Le danger ne réside pas tant dans la technologie elle-même que dans les modèles de société que nous avons bâtis au fil du temps. Le monde moderne a sacrifié l’être sur l’autel de l’avoir, instituant une civilisation du paraître où domine une vision matérialiste de l’homme et de ses interactions. Jadis, la morale chrétienne constituait un rempart contre la réification de l’être humain. Mais les grandes mutations historiques – l’essor du protestantisme, le libéralisme économique, l’universalisme maçonnique d’influence judéo-protestante – ont progressivement sapé cet équilibre, facilitant l’avènement du matérialisme et du relativisme moral.

La Révolution française illustre ce basculement. Alors que la Révolution industrielle transformait l’Angleterre, la France abolissait les structures traditionnelles freinant le libéralisme économique par le biais de sa révolution. Ces changements favorisaient l’émergence d’un capitalisme sans entrave, celui que Zola dépeindra plus tard dans Germinal. Le XIXe siècle, avec Marx et Engels, consacra un matérialisme dialectique où les structures économiques et matérielles déterminent les idéologies et les institutions dans un monde purement athée. Qu’on le veuille ou non, le Marxisme a contribué à faire apostasier la classe ouvrière, la rendant ainsi plus compatible avec le marché et la société de consommation.

C’est dans ce contexte matérialiste et concurrentiel qu’il faut appréhender l’intelligence artificielle.
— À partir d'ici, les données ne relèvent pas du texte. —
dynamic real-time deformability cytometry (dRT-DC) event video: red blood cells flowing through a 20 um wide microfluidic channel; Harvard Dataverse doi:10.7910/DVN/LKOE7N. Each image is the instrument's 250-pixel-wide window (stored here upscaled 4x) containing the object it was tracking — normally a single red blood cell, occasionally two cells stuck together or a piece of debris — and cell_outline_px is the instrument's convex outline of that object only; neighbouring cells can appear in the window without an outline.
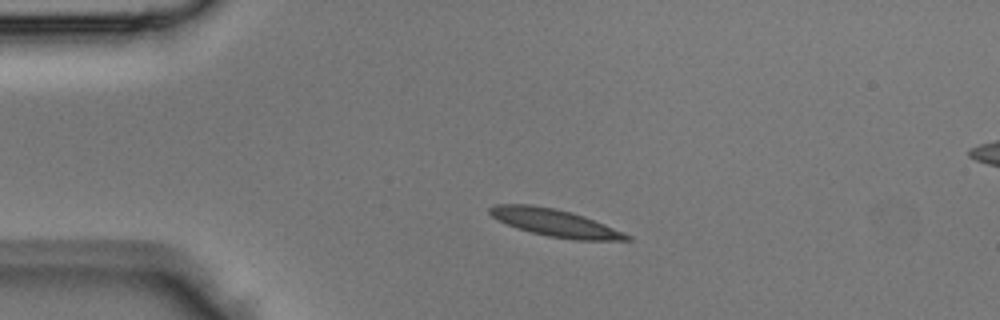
{"species": "Egyptian fruit bat (a non-hibernating species)", "species_latin": "Rousettus aegyptiacus", "temperature_condition": "room temperature", "stored_images_in_passage": 3, "segment_of_instrument_passage": [1, 2], "camera_frame_rate_fps": 3000, "um_per_image_px": 0.085, "animal": {"sex": "male"}, "frame": {"image": 1, "passage_image": 1, "time_ms": 0.0, "image_size_px": [1000, 320], "cell_outline_px": [[632, 240], [572, 240], [548, 236], [516, 228], [492, 216], [488, 212], [488, 208], [496, 204], [528, 204], [556, 208], [572, 212], [584, 216], [604, 224], [632, 236]], "centroid_in_image_um": [47.18, 18.93], "position_along_channel_um": 37.8, "area_um2": 21.73}}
Bien plus qu’une simple avancée technologique, elle incarne l’ultime étape de la réification de l’homme, amené à devenir un simple un rouage optimisable dans la machine du marché. La robotique et l’IA forment une combinaison explosive qui risque d’accentuer les inégalités : selon le FMI, près de 40 % des emplois mondiaux seraient menacés, une proportion atteignant 60 % dans les économies avancées. Ceux qui maîtriseront l’IA connaîtront un essor fulgurant, tandis que les travailleurs aux tâches automatisables seront relégués à l’obsolescence.

Cette fracture ne se limite pas aux individus : elle divise aussi les nations. Les pays technologiquement avancés creuseront leur avance, tandis que d’autres, faute d’infrastructures, seront marginalisés. Pendant ce temps, les gouvernances, de plus en plus déconnectées des volontés populaires, imposent des diktats sous couvert de progrès. L’érosion des libertés fondamentales et la numérisation intégrale de la monnaie est déjà palpable. L’IA seule n’est qu’un outil, mais combinée à une ingénierie sociale et politique redoutable, elle deviendrait l’instrument d’une domination absolue. Pis encore, un tel modèle de société pourrait soumettre les Hommes à la tyrannie algorithmique non par conviction, mais par nécessité : dans une société intégralement dématérialisée, y compris la monnaie, les Hommes seraient conduits à protéger les serveurs qui abritent leur possessions, sous peine de ne plus exister.